2 Kommentare zu “Eine Spur zu naiv”

  1. Lena
    Dienstag, 22. Dezember 2009 um 15:23

    Weihnachten steht vor der Türe, und da ist es mal wieder an der Zeit, danke zu sagen.

    Danke dem Trainer, Christoph Asche und Oliver F. für die Arbeit hier. Ich schaue immer noch fast täglich vorbei und hole mir meine Anreg- und Aufregungen ab und entdecke neue Sites und Zeitungen, denen ich bisher keine Beachtung geschenkt habe.

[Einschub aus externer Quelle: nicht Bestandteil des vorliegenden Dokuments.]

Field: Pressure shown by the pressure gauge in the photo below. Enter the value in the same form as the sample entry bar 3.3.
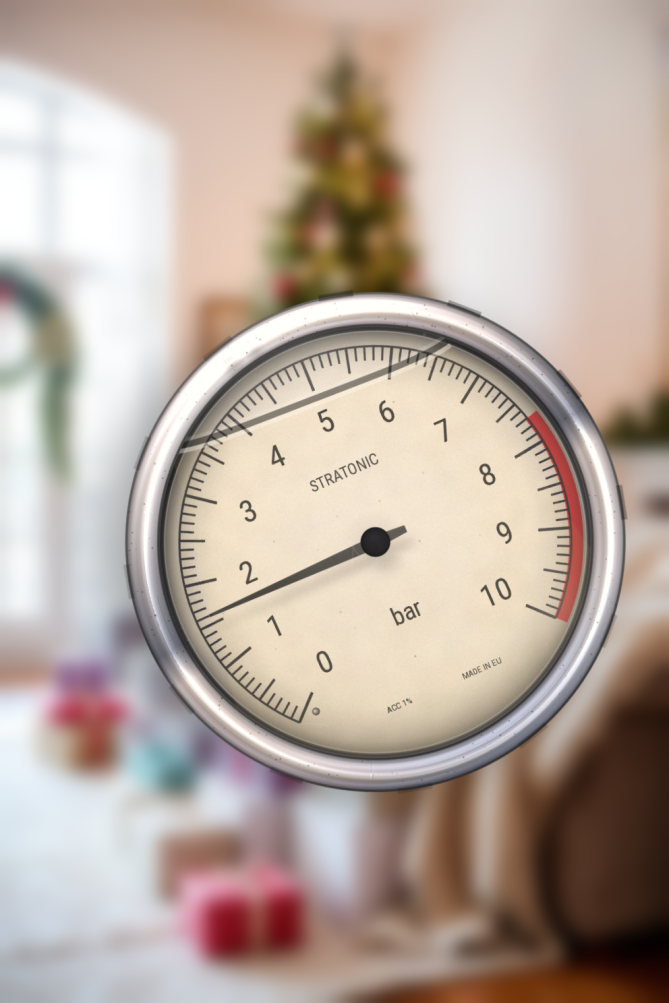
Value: bar 1.6
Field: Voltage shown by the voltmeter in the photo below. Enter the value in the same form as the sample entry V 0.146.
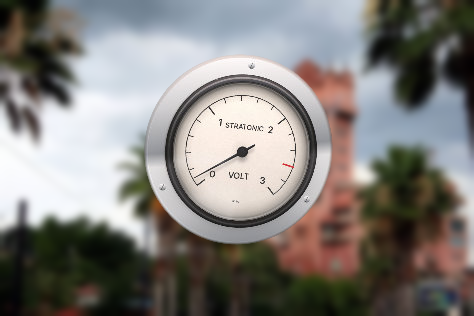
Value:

    Ich möchte mich auch bei den (vielen) klugen und interessanten Kommentatoren bedanken, u.a. Tafelrunde, Ingrid, Nixwisser, gclobes, TheBigEasy, abiszet, Dave, RonaldoKristian und vielen weiteren, deren Nicks mir leider entfallen sind.

    Ich wünsche Ihnen allen fröhliche Feiertage.

    Wie ein kleines Weihnachtsmärchen kommt mir die Entwicklung des Schalker Stürmers Kevin Kuranyi vor, der auf einmal so viel weniger wie eine Witzfigur wirkt. Vom Kevin zum Calvin. Nehmen wir es als ermutigendes Zeichen.

  2. Oliver Fritsch
    Mittwoch, 23. Dezember 2009 um 08:10

    Danke Lena, Das wünschen wir Dir auch. Und danke für Deine stets lesenswerten Beiträge.

    Christoph und ich haben aber nur am Rande etwas beigetragen, die Hauptarbeit im letzten halben Jahr hat der Trainer gestemmt.